Objective:
Transcribe the text lines of each entry below verbatim, omitting the pictures.
..............................
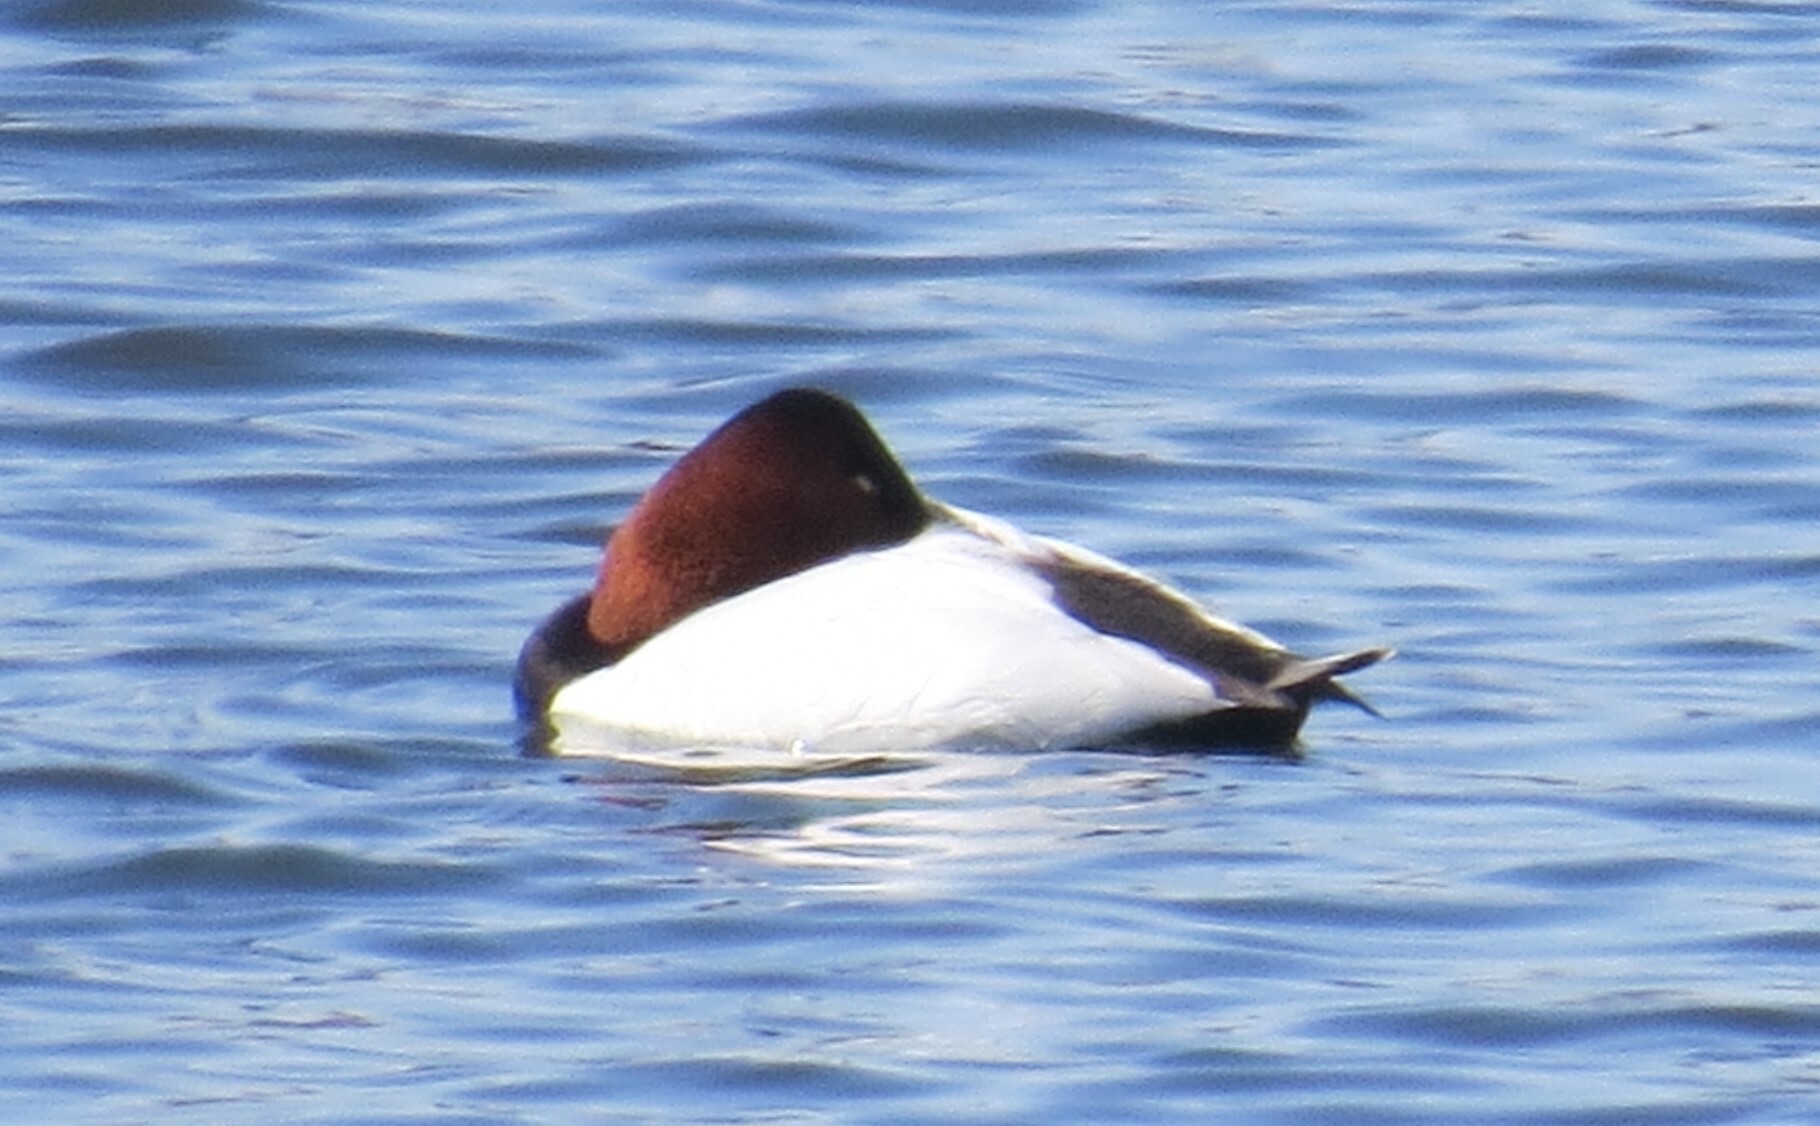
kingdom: Animalia
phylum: Chordata
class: Aves
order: Anseriformes
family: Anatidae
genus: Aythya
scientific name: Aythya valisineria
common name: Canvasback
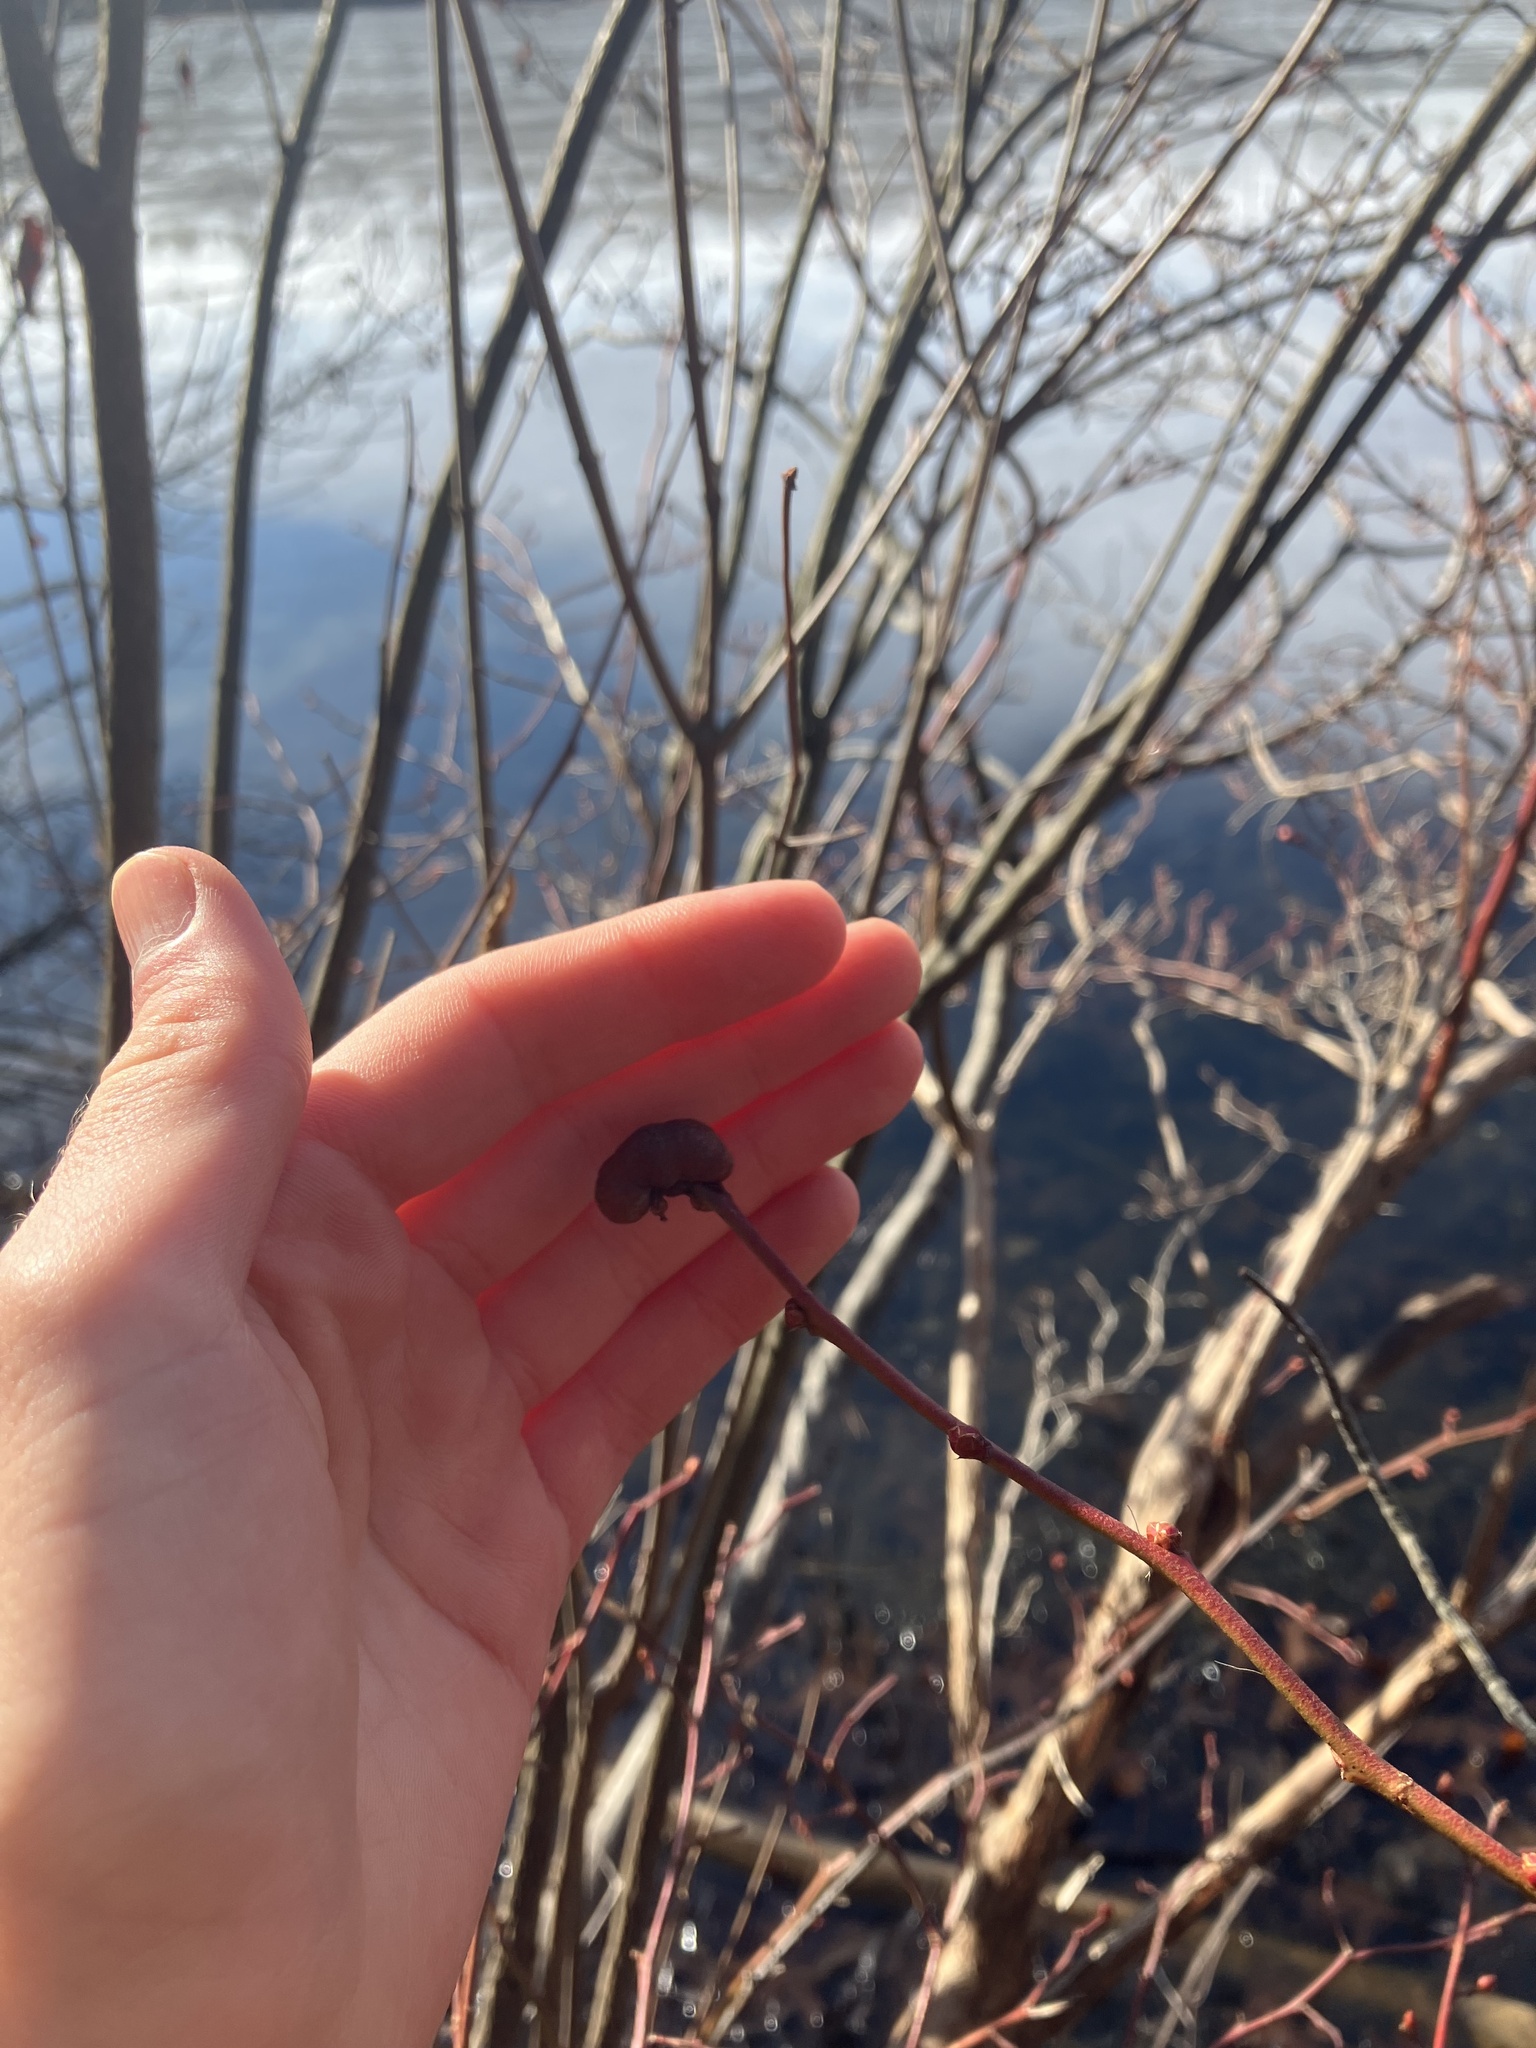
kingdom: Plantae
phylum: Tracheophyta
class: Magnoliopsida
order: Ericales
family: Ericaceae
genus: Vaccinium
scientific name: Vaccinium corymbosum
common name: Blueberry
..............................
Task result:
kingdom: Animalia
phylum: Chordata
class: Aves
order: Anseriformes
family: Anatidae
genus: Aythya
scientific name: Aythya valisineria
common name: Canvasback
kingdom: Plantae
phylum: Tracheophyta
class: Magnoliopsida
order: Ericales
family: Ericaceae
genus: Vaccinium
scientific name: Vaccinium corymbosum
common name: Blueberry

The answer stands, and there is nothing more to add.